Fermionic and Bosonic Stabilizing Effects for Type I and Type II Dimension Bubbles

TL;DR

This paper investigates the stabilization mechanisms of dimension bubbles, a type of 4d soliton from 5d theories with extra dimensions, highlighting how particle entrapment and photon effects contribute to their stability.

Contribution

It introduces a detailed analysis of fermionic, bosonic, and photon effects in stabilizing dimension bubbles, expanding understanding of their properties and potential long-lived states.

Findings

Type I bubbles can be stabilized by particle entrapment.

Type II bubbles expel massive particles but can be stabilized by photons.
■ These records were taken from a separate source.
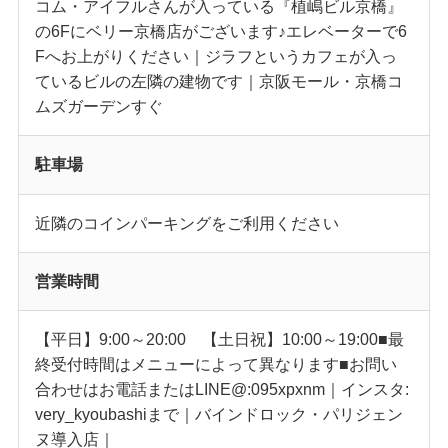
コム・アイフルさんが入っている『植嶋ビル京橋』
の6Fにベリー京橋店がございます♪エレベーターで6
Fへお上がりください｜ジラフというカフェが入っ
ているビルの左隣の建物です｜京阪モール・京橋コ
ムズガーデンすぐ
駐車場
近隣のコインパーキングをご利用ください
営業時間
【平日】9:00～20:00 【土日祝】10:00～19:00■最
終受付時間はメニューによって異なります■お問い
合わせはお電話またはLINE@:095xpxnm｜インスタ:
very_kyoubashiまで｜バインドロック・パリジェン
ヌ導入店｜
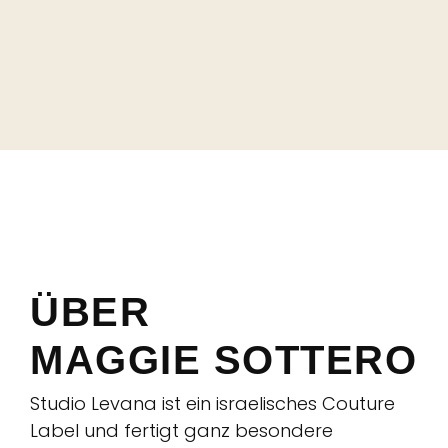
ÜBER
MAGGIE SOTTERO
Studio Levana ist ein israelisches Couture
Label und fertigt ganz besondere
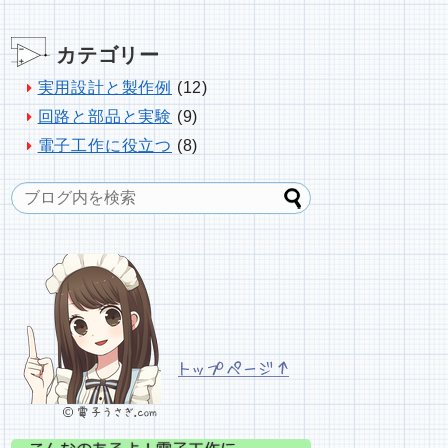
カテゴリー
実用設計と製作例
(12)
回路と部品と実験
(9)
電子工作に役立つ
(8)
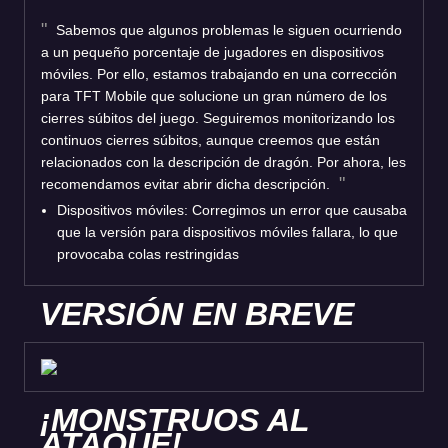
Sabemos que algunos problemas le siguen ocurriendo
a un pequeño porcentaje de jugadores en dispositivos
móviles. Por ello, estamos trabajando en una corrección
para TFT Mobile que solucione un gran número de los
cierres súbitos del juego. Seguiremos monitorizando los
continuos cierres súbitos, aunque creemos que están
relacionados con la descripción de dragón. Por ahora, les
recomendamos evitar abrir dicha descripción.
Dispositivos móviles: Corregimos un error que causaba
que la versión para dispositivos móviles fallara, lo que
provocaba colas restringidas
VERSIÓN EN BREVE
¡MONSTRUOS AL
ATAQUE!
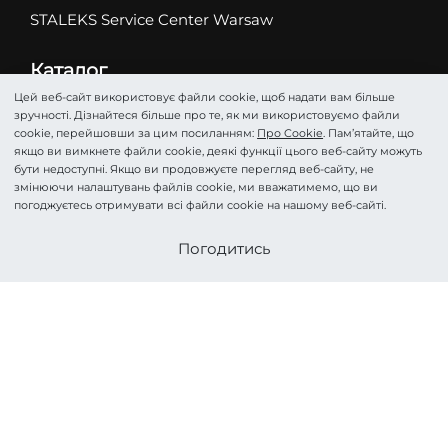
STALEKS Service Center Warsaw
Каталог
Абразиви
Цей веб-сайт використовує файли cookie, щоб надати вам більше
зручності. Дізнайтеся більше про те, як ми використовуємо файли
Ножиці
cookie, перейшовши за цим посиланням:
Про Cookie
. Пам’ятайте, що
Кусачки
якщо ви вимкнете файли cookie, деякі функції цього веб-сайту можуть
бути недоступні. Якщо ви продовжуєте перегляд веб-сайту, не
Фрези
змінюючи налаштувань файлів cookie, ми вважатимемо, що ви
Пінцети
погоджуєтесь отримувати всі файли cookie на нашому веб-сайті.
Лопатки
Стати партнером
Погодитись
Подологія
Косметика
Аксесуари та Догляд
HOME PRO
©STALEKS 2026. Всі права захищені.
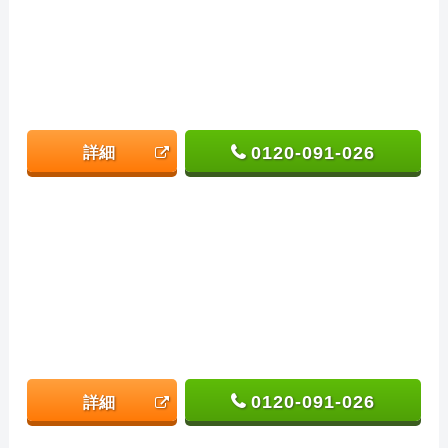
0120-091-026
詳細
0120-091-026
詳細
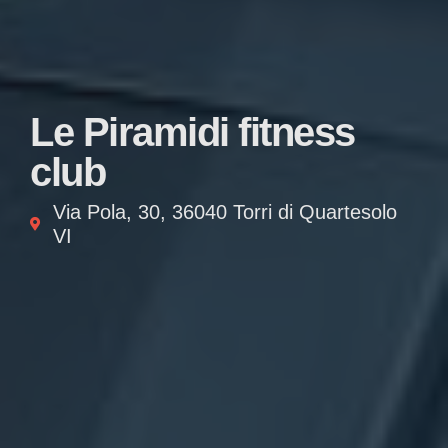
Le Piramidi fitness
club
Via Pola, 30, 36040 Torri di Quartesolo
VI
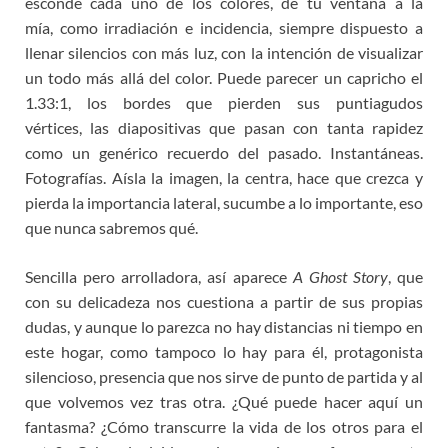
esconde cada uno de los colores, de tu ventana a la
mía, como irradiación e incidencia, siempre dispuesto a
llenar silencios con más luz, con la intención de visualizar
un todo más allá del color. Puede parecer un capricho el
1.33:1, los bordes que pierden sus puntiagudos
vértices, las diapositivas que pasan con tanta rapidez
como un genérico recuerdo del pasado. Instantáneas.
Fotografías. Aísla la imagen, la centra, hace que crezca y
pierda la importancia lateral, sucumbe a lo importante, eso
que nunca sabremos qué.
Sencilla pero arrolladora, así aparece
A Ghost Story
, que
con su delicadeza nos cuestiona a partir de sus propias
dudas, y aunque lo parezca no hay distancias ni tiempo en
este hogar, como tampoco lo hay para él, protagonista
silencioso, presencia que nos sirve de punto de partida y al
que volvemos vez tras otra. ¿Qué puede hacer aquí un
fantasma? ¿Cómo transcurre la vida de los otros para el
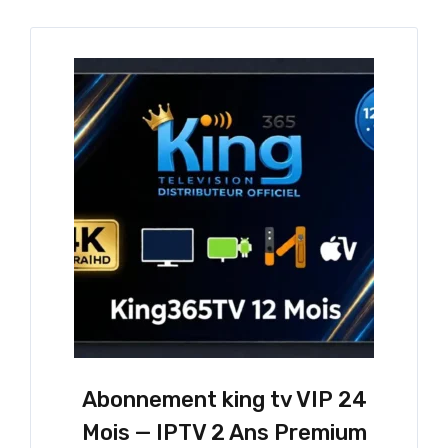
Abonnement king tv VIP 24
Mois — IPTV 2 Ans Premium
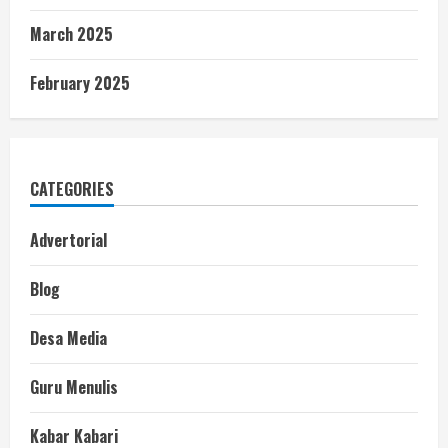
March 2025
February 2025
CATEGORIES
Advertorial
Blog
Desa Media
Guru Menulis
Kabar Kabari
Plasma-filled bubbles may exist as long-lived metastable states.

Abstract

We consider two types of "dimension bubbles", which are viewed as 4d nontopological solitons that emerge from a 5d theory with a compact extra dimension. The size of the extra dimension varies rapidly within the domain wall of the soliton. We consider the cases of type I (II) bubbles where the size of the extra dimension inside the bubble is much larger (smaller) than outside. Type I bubbles with thin domain walls can be stabilized by the entrapment of various particle modes whose masses become much smaller inside than outside the bubble. This is demonstrated here for the cases of scalar bosons, fermions, and massive vector bosons, including both Kaluza-Klein zero modes and Kaluza-Klein excitation modes. Type II bubbles expel massive particle modes but both types can be stabilized by photons. Plasma filled bubbles containing a variety of massless or nearly massless radiation modes may exist as long-lived metastable states. Furthermore, in contrast to the case with a "gravitational bag", the metric for a fluid-filled dimension bubble does not exhibit a naked singularity at the bubble's center.